Across the nation, state versions of the "Equality Act" have led to veteran high school teachers such as Virginia's Peter Vlaming losing their job because they politely sought not to use preferred gender pronouns that violated their deep-seated religious beliefs. They have also led charities such as Philadelphia's Catholic Social Services to have their child placement services halted by the city because of their religious belief that children deserve to be placed with both a mother and a father.
Imagine what would happen if this became a national law!
We've long shared these types of stories with you, and the implications time and time again have been clear and proven: whenever cities or states pass these types of laws, people of faith experience government-sanctioned compulsion to adopt ideologies that ravage deep-seated religious convictions.
After passage of the so-called "Equality Act" by the U.S. House, we asked Senators Burr and Tillis whether they would support passage of the bill in the Senate.

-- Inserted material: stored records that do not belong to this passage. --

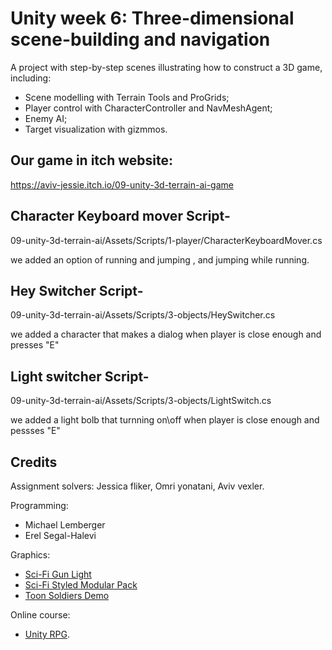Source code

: # Unity week 6: Three-dimensional scene-building and navigation

A project with step-by-step scenes illustrating how to construct a 3D game, including:

* Scene modelling with Terrain Tools and ProGrids;
* Player control with CharacterController and NavMeshAgent;
* Enemy AI;
* Target visualization with gizmmos.

## Our game in itch website:

https://aviv-jessie.itch.io/09-unity-3d-terrain-ai-game




## Character Keyboard mover Script-

09-unity-3d-terrain-ai/Assets/Scripts/1-player/CharacterKeyboardMover.cs 

we added an option of running and jumping , and jumping while running.


## Hey Switcher Script-

09-unity-3d-terrain-ai/Assets/Scripts/3-objects/HeySwitcher.cs

we added a character that makes a dialog when player is close enough and presses "E" 


## Light switcher Script-

09-unity-3d-terrain-ai/Assets/Scripts/3-objects/LightSwitch.cs 

we added a light  bolb that turnning on\off when player is close enough and pessses "E"



## Credits

Assignment solvers:
Jessica fliker, Omri yonatani, Aviv vexler.

Programming:
* Michael Lemberger
* Erel Segal-Halevi

Graphics:
* [Sci-Fi Gun Light](https://assetstore.unity.com/packages/3d/props/guns/sci-fi-gun-light-87916)
* [Sci-Fi Styled Modular Pack](https://assetstore.unity.com/packages/3d/environments/sci-fi/sci-fi-styled-modular-pack-82913)
* [Toon Soldiers Demo](https://assetstore.unity.com/packages/3d/characters/toon-soldiers-demo-69684)

Online course:
* [Unity RPG](https://www.gamedev.tv/p/unity-rpg/?product_id=1503859&coupon_code=JOINUS).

We paid a visit to Senator Tillis’ office and Senator Burr’s office in D.C. and met with one of their staff members in each office hoping to receive some clear statement on where they stand on the mis-named "Equality Act." Staffers in both offices stated that the Senators do not support the "Equality Act". That is great news! We hope that both the Senators will put out statements immediately articulating their opposition to the "Equality Act." What worries us, however, is that Senator Tillis was featured on an invitation for a fundraiser hosted by a pro-LGBTQ gay rights organization because he was "a pro-LGBTQ Republican member of Congress." We were unable to receive an explanation from his staff of this event, even though we were assured that Senator Tillis would not support the "Equality Act" "in its current form."
This much is clear to us: the "Equality Act" has disastrous far-reaching implications across our entire country (and thus all over our state). Under the so-called "Equality Act", everything is defined as a public accomodation, which allows the federal government to coerce all kinds of private institutions.
In short it is a far-reaching anti-religious liberty SOGI law with disastrous implications.